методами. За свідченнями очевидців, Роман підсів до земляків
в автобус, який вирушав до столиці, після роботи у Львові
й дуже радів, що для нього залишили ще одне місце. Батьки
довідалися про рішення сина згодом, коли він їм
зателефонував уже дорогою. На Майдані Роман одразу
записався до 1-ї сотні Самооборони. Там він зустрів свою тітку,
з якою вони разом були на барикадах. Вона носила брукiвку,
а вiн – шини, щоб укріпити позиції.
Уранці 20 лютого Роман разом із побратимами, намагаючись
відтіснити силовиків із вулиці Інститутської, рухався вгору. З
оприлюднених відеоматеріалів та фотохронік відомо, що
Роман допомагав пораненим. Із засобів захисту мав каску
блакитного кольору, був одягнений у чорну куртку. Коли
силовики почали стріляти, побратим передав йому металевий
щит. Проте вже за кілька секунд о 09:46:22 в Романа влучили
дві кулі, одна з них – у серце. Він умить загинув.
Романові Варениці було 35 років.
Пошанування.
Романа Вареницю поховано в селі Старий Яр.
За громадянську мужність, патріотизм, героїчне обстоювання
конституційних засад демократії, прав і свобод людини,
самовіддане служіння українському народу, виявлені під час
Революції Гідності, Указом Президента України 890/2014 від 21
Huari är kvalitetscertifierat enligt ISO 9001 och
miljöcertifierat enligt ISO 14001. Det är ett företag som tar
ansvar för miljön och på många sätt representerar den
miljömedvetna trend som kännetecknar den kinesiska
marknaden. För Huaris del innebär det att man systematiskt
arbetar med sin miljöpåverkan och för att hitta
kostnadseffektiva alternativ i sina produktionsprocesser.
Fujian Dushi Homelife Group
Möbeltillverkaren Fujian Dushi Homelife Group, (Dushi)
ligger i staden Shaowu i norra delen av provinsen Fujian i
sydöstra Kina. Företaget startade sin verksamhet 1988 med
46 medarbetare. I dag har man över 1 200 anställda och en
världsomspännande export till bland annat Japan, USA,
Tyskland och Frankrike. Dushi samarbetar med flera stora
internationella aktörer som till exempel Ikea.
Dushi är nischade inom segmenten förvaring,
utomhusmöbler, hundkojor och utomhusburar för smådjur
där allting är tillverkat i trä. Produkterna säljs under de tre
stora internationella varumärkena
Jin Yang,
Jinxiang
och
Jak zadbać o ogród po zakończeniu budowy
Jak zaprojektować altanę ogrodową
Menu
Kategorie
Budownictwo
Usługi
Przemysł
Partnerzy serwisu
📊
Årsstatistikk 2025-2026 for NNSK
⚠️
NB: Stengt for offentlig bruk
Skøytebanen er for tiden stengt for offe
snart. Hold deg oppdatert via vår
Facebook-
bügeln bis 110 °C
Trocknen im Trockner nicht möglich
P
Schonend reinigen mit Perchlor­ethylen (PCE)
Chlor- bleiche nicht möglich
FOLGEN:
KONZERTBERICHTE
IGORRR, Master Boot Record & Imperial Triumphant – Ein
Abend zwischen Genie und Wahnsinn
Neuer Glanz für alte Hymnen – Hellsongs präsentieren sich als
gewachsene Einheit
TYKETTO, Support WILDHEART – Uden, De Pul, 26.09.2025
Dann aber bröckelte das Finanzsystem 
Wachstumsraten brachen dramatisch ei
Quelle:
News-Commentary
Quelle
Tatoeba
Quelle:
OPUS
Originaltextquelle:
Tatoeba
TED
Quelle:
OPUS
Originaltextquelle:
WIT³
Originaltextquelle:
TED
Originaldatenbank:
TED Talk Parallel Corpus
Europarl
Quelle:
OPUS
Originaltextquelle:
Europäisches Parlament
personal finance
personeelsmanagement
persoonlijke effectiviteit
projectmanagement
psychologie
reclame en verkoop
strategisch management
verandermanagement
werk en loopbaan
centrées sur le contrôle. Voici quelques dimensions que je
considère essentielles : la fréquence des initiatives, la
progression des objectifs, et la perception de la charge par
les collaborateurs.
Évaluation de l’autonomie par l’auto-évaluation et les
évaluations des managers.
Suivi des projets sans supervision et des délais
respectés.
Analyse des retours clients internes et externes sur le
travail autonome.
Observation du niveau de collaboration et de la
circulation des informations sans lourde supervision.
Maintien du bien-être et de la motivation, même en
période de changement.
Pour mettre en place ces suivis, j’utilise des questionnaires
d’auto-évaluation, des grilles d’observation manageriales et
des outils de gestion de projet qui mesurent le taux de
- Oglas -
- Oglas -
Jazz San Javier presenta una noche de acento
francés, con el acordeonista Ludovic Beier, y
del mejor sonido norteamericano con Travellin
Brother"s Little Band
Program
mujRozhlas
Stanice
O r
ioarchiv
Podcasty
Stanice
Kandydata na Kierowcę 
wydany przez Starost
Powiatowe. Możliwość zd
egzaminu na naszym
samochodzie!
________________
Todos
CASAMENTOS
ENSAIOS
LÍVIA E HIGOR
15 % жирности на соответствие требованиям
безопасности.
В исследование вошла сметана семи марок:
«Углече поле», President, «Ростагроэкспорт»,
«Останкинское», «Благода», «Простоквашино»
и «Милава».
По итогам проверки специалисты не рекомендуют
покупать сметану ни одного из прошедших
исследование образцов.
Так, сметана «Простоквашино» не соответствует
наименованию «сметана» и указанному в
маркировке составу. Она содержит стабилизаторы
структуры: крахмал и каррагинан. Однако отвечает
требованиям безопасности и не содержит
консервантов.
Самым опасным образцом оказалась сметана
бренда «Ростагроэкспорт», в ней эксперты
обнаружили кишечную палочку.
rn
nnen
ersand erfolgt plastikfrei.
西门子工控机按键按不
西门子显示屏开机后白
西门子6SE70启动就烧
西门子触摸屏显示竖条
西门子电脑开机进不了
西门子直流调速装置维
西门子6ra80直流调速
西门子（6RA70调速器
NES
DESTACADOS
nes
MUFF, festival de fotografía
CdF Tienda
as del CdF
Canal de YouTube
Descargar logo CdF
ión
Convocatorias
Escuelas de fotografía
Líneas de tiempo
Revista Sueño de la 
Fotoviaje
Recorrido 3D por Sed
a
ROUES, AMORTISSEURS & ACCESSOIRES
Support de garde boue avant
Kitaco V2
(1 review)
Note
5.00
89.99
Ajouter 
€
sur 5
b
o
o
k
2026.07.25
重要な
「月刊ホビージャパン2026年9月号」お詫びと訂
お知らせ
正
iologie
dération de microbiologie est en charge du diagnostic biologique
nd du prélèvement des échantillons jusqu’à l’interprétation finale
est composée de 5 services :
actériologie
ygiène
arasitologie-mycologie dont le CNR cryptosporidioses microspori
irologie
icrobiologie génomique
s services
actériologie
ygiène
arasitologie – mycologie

---

Exercise instructions>
An exact reproduction of all the records is required.

Solution to the problem>
методами. За свідченнями очевидців, Роман підсів до земляків
в автобус, який вирушав до столиці, після роботи у Львові
й дуже радів, що для нього залишили ще одне місце. Батьки
довідалися про рішення сина згодом, коли він їм
зателефонував уже дорогою. На Майдані Роман одразу
записався до 1-ї сотні Самооборони. Там він зустрів свою тітку,
з якою вони разом були на барикадах. Вона носила брукiвку,
а вiн – шини, щоб укріпити позиції.
Уранці 20 лютого Роман разом із побратимами, намагаючись
відтіснити силовиків із вулиці Інститутської, рухався вгору. З
оприлюднених відеоматеріалів та фотохронік відомо, що
Роман допомагав пораненим. Із засобів захисту мав каску
блакитного кольору, був одягнений у чорну куртку. Коли
силовики почали стріляти, побратим передав йому металевий
щит. Проте вже за кілька секунд о 09:46:22 в Романа влучили
дві кулі, одна з них – у серце. Він умить загинув.
Романові Варениці було 35 років.
Пошанування.
Романа Вареницю поховано в селі Старий Яр.
За громадянську мужність, патріотизм, героїчне обстоювання
конституційних засад демократії, прав і свобод людини,
самовіддане служіння українському народу, виявлені під час
Революції Гідності, Указом Президента України 890/2014 від 21
Huari är kvalitetscertifierat enligt ISO 9001 och
miljöcertifierat enligt ISO 14001. Det är ett företag som tar
ansvar för miljön och på många sätt representerar den
miljömedvetna trend som kännetecknar den kinesiska
marknaden. För Huaris del innebär det att man systematiskt
arbetar med sin miljöpåverkan och för att hitta
kostnadseffektiva alternativ i sina produktionsprocesser.
Fujian Dushi Homelife Group
Möbeltillverkaren Fujian Dushi Homelife Group, (Dushi)
ligger i staden Shaowu i norra delen av provinsen Fujian i
sydöstra Kina. Företaget startade sin verksamhet 1988 med
46 medarbetare. I dag har man över 1 200 anställda och en
världsomspännande export till bland annat Japan, USA,
Tyskland och Frankrike. Dushi samarbetar med flera stora
internationella aktörer som till exempel Ikea.
Dushi är nischade inom segmenten förvaring,
utomhusmöbler, hundkojor och utomhusburar för smådjur
där allting är tillverkat i trä. Produkterna säljs under de tre
stora internationella varumärkena
Jin Yang,
Jinxiang
och
Jak zadbać o ogród po zakończeniu budowy
Jak zaprojektować altanę ogrodową
Menu
Kategorie
Budownictwo
Usługi
Przemysł
Partnerzy serwisu
📊
Årsstatistikk 2025-2026 for NNSK
⚠️
NB: Stengt for offentlig bruk
Skøytebanen er for tiden stengt for offe
snart. Hold deg oppdatert via vår
Facebook-
bügeln bis 110 °C
Trocknen im Trockner nicht möglich
P
Schonend reinigen mit Perchlor­ethylen (PCE)
Chlor- bleiche nicht möglich
FOLGEN:
KONZERTBERICHTE
IGORRR, Master Boot Record & Imperial Triumphant – Ein
Abend zwischen Genie und Wahnsinn
Neuer Glanz für alte Hymnen – Hellsongs präsentieren sich als
gewachsene Einheit
TYKETTO, Support WILDHEART – Uden, De Pul, 26.09.2025
Dann aber bröckelte das Finanzsystem 
Wachstumsraten brachen dramatisch ei
Quelle:
News-Commentary
Quelle
Tatoeba
Quelle:
OPUS
Originaltextquelle:
Tatoeba
TED
Quelle:
OPUS
Originaltextquelle:
WIT³
Originaltextquelle:
TED
Originaldatenbank:
TED Talk Parallel Corpus
Europarl
Quelle:
OPUS
Originaltextquelle:
Europäisches Parlament
personal finance
personeelsmanagement
persoonlijke effectiviteit
projectmanagement
psychologie
reclame en verkoop
strategisch management
verandermanagement
werk en loopbaan
centrées sur le contrôle. Voici quelques dimensions que je
considère essentielles : la fréquence des initiatives, la
progression des objectifs, et la perception de la charge par
les collaborateurs.
Évaluation de l’autonomie par l’auto-évaluation et les
évaluations des managers.
Suivi des projets sans supervision et des délais
respectés.
Analyse des retours clients internes et externes sur le
travail autonome.
Observation du niveau de collaboration et de la
circulation des informations sans lourde supervision.
Maintien du bien-être et de la motivation, même en
période de changement.
Pour mettre en place ces suivis, j’utilise des questionnaires
d’auto-évaluation, des grilles d’observation manageriales et
des outils de gestion de projet qui mesurent le taux de
- Oglas -
- Oglas -
Jazz San Javier presenta una noche de acento
francés, con el acordeonista Ludovic Beier, y
del mejor sonido norteamericano con Travellin
Brother"s Little Band
Program
mujRozhlas
Stanice
O r
ioarchiv
Podcasty
Stanice
Kandydata na Kierowcę 
wydany przez Starost
Powiatowe. Możliwość zd
egzaminu na naszym
samochodzie!
________________
Todos
CASAMENTOS
ENSAIOS
LÍVIA E HIGOR
15 % жирности на соответствие требованиям
безопасности.
В исследование вошла сметана семи марок:
«Углече поле», President, «Ростагроэкспорт»,
«Останкинское», «Благода», «Простоквашино»
и «Милава».
По итогам проверки специалисты не рекомендуют
покупать сметану ни одного из прошедших
исследование образцов.
Так, сметана «Простоквашино» не соответствует
наименованию «сметана» и указанному в
маркировке составу. Она содержит стабилизаторы
структуры: крахмал и каррагинан. Однако отвечает
требованиям безопасности и не содержит
консервантов.
Самым опасным образцом оказалась сметана
бренда «Ростагроэкспорт», в ней эксперты
обнаружили кишечную палочку.
rn
nnen
ersand erfolgt plastikfrei.
西门子工控机按键按不
西门子显示屏开机后白
西门子6SE70启动就烧
西门子触摸屏显示竖条
西门子电脑开机进不了
西门子直流调速装置维
西门子6ra80直流调速
西门子（6RA70调速器
NES
DESTACADOS
nes
MUFF, festival de fotografía
CdF Tienda
as del CdF
Canal de YouTube
Descargar logo CdF
ión
Convocatorias
Escuelas de fotografía
Líneas de tiempo
Revista Sueño de la 
Fotoviaje
Recorrido 3D por Sed
a
ROUES, AMORTISSEURS & ACCESSOIRES
Support de garde boue avant
Kitaco V2
(1 review)
Note
5.00
89.99
Ajouter 
€
sur 5
b
o
o
k
2026.07.25
重要な
「月刊ホビージャパン2026年9月号」お詫びと訂
お知らせ
正
iologie
dération de microbiologie est en charge du diagnostic biologique
nd du prélèvement des échantillons jusqu’à l’interprétation finale
est composée de 5 services :
actériologie
ygiène
arasitologie-mycologie dont le CNR cryptosporidioses microspori
irologie
icrobiologie génomique
s services
actériologie
ygiène
arasitologie – mycologie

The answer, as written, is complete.